◆ WHAT YOU HAVE TO DO
From the article on big banks' living wills, pull out the passage that starts at "(Bloomberg) -- Wall" and stops after "wider financial system.", copied word for word.

◆ DOCUMENT SEGMENT
Big Banks’ ‘Living Wills’ Get Failing Grade

(Bloomberg) -- Wall Street banks spent two years asking U.S. regulators what they should put in hypothetical bankruptcy plans to prove they aren’t “too big to fail.” The agencies broke their silence yesterday with a grade:Fail.

The Federal Reserve and Federal Deposit Insurance Corp. told 11 of the largest U.S. and foreign banks, including JPMorgan Chase & Co. and Goldman Sachs Group Inc., that they botched their so-called living wills. The agencies ordered the banks to simplify their legal structures and revise some practices to make sure they can collapse without damaging the wider financial system.

“It’s unfortunate that there have been public findings before there has been any substantive communications with the banks,” said Rodgin Cohen, senior chairman at Sullivan & Cromwell LLP, which has several of the affected banks as clients.

The living-wills exercise was a key check on large banks written into the Dodd-Frank Act, a regulatory overhaul prompted by the 2008 financial crisis. Lehman Brothers Holdings Inc. provided the horror story for what happens when big, complex financial firms land in bankruptcy court. So the regulators yesterday directed the banks to take immediate action to make their holding companies easier to dismantle before their next round of annual filings in 2015.

◆ INFORMATION SUPPLIED
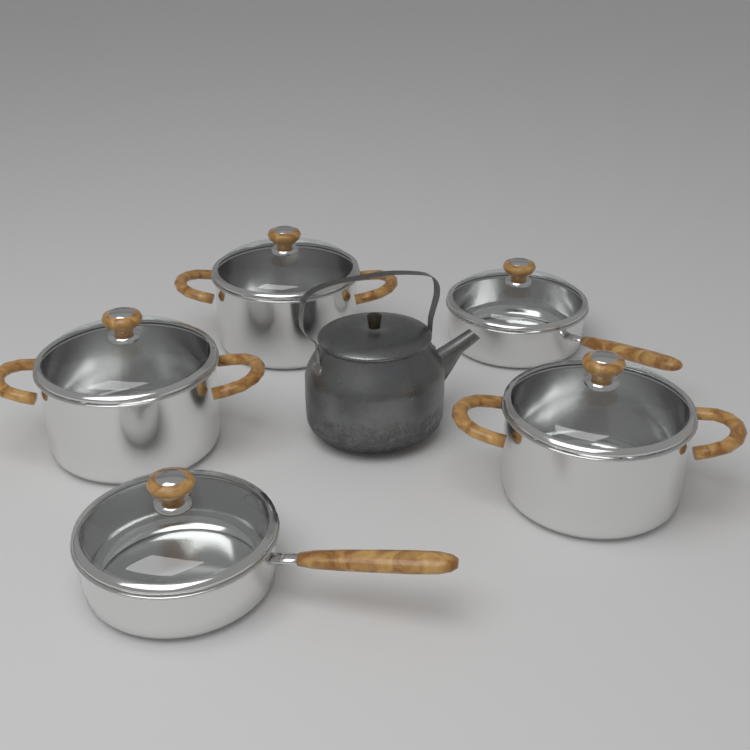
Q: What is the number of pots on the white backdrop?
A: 3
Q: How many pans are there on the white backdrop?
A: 2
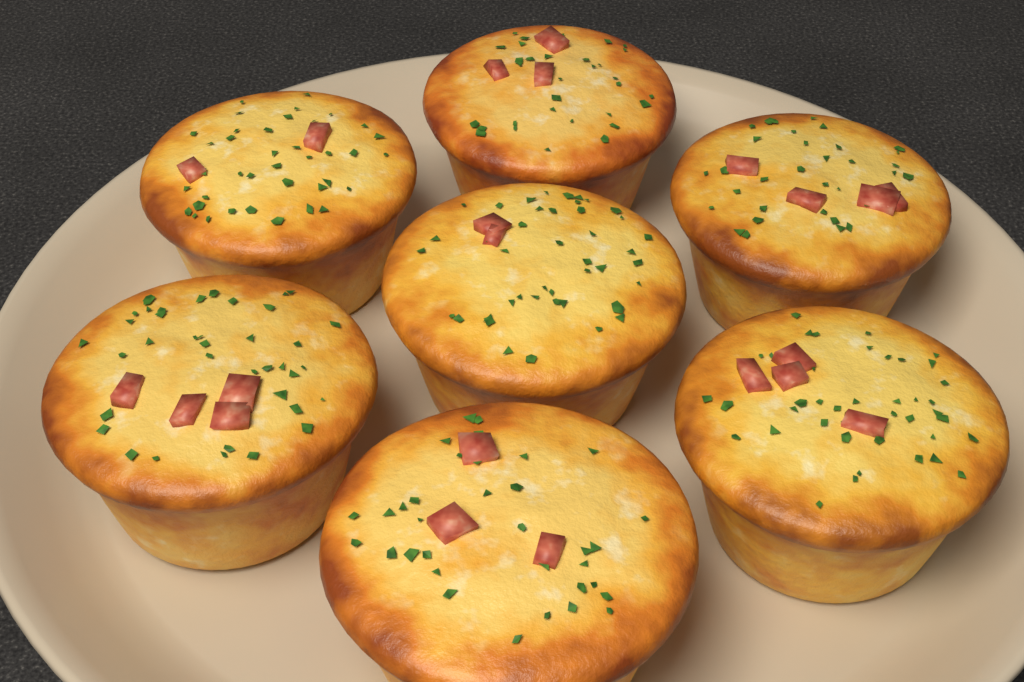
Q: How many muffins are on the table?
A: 7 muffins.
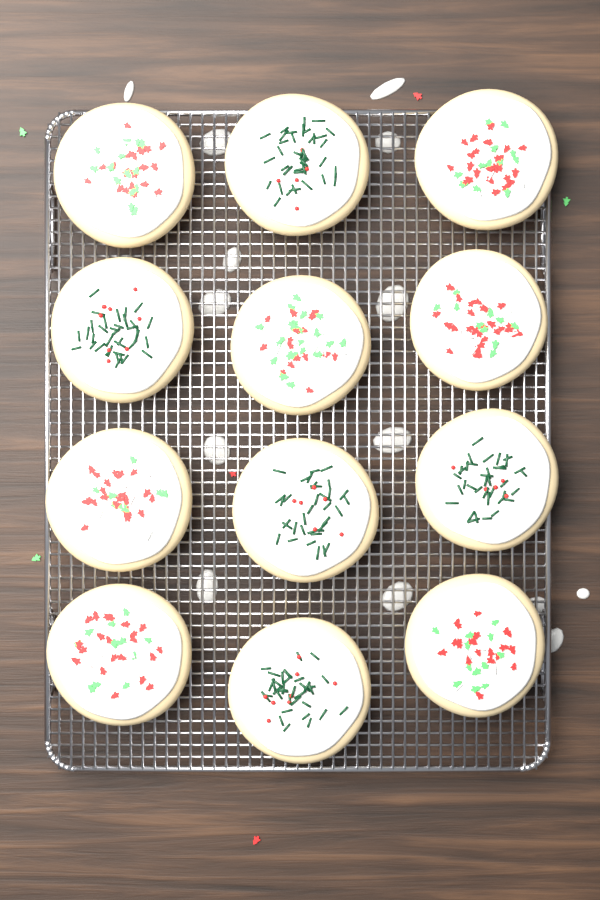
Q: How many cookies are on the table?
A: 12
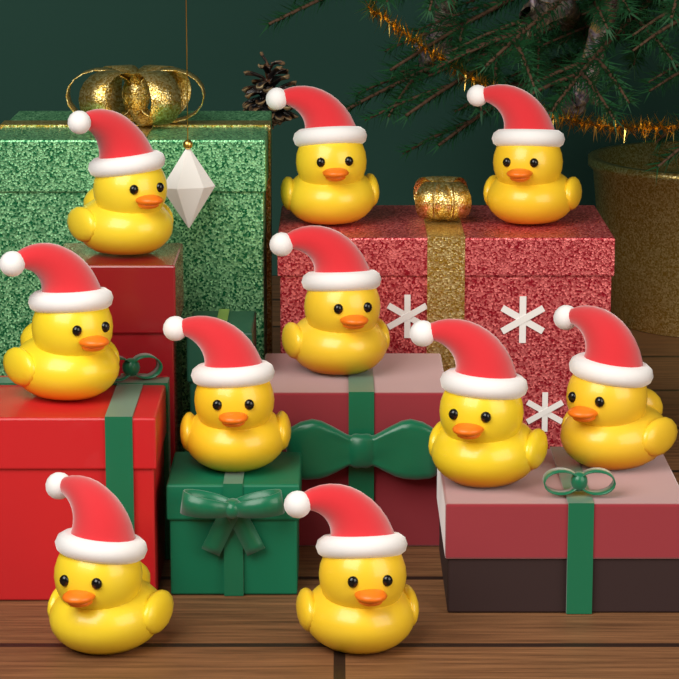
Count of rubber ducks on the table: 10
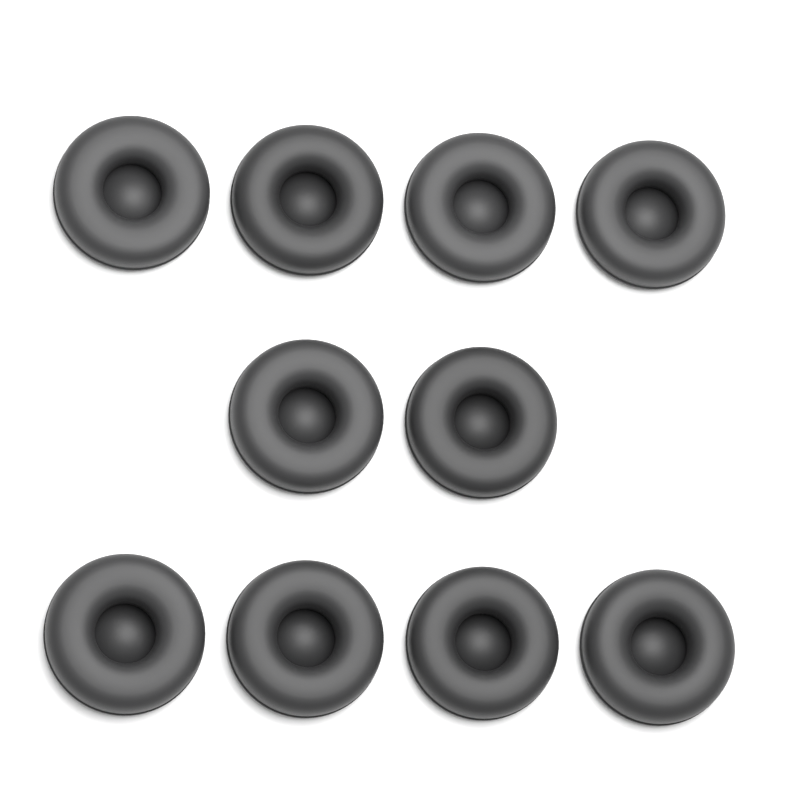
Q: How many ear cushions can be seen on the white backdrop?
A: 10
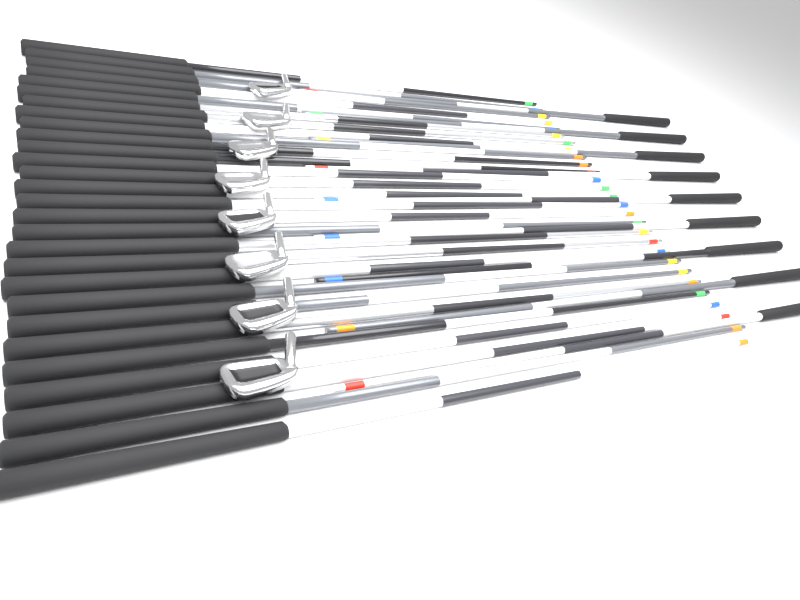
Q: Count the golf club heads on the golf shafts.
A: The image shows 8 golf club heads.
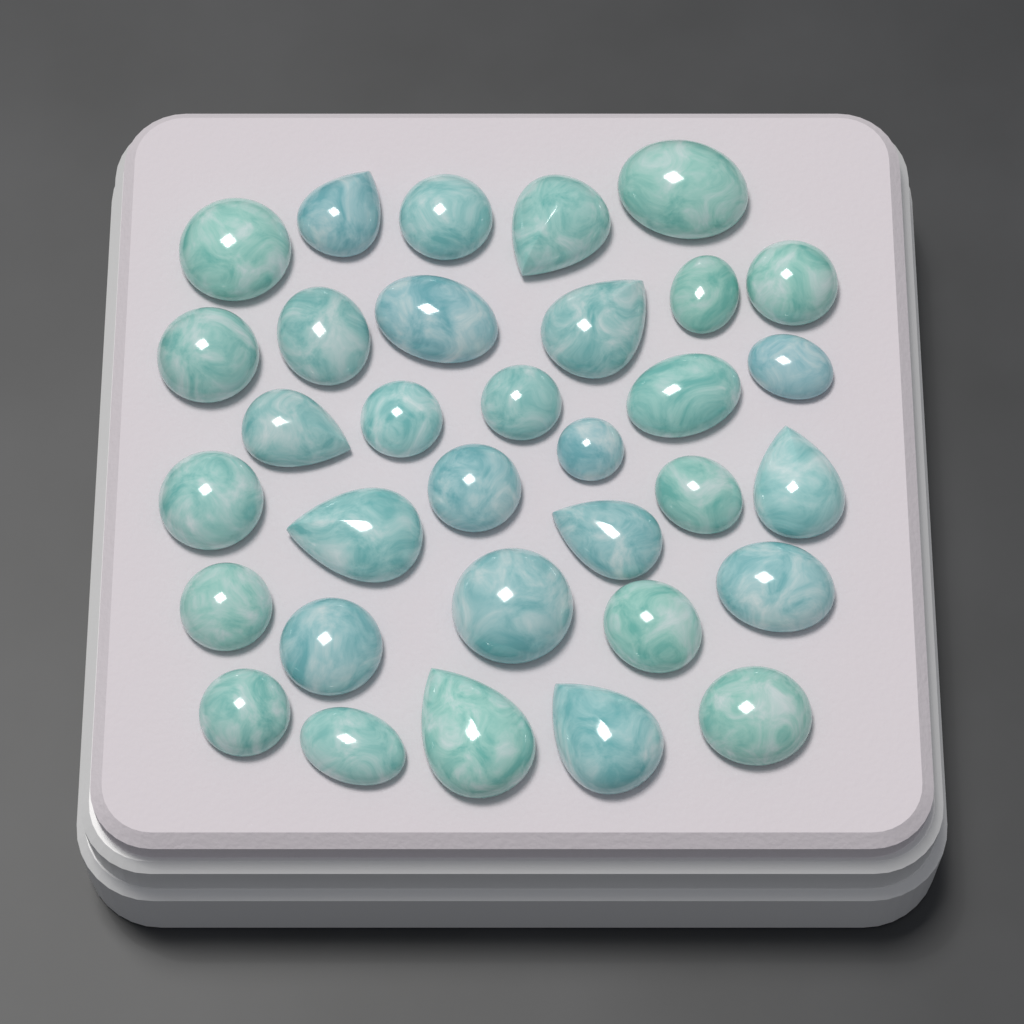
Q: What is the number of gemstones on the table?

◆ WRITTEN RESPONSE
(Bloomberg) -- Wall Street banks spent two years asking U.S. regulators what they should put in hypothetical bankruptcy plans to prove they aren’t “too big to fail.” The agencies broke their silence yesterday with a grade:Fail.

The Federal Reserve and Federal Deposit Insurance Corp. told 11 of the largest U.S. and foreign banks, including JPMorgan Chase & Co. and Goldman Sachs Group Inc., that they botched their so-called living wills. The agencies ordered the banks to simplify their legal structures and revise some practices to make sure they can collapse without damaging the wider financial system.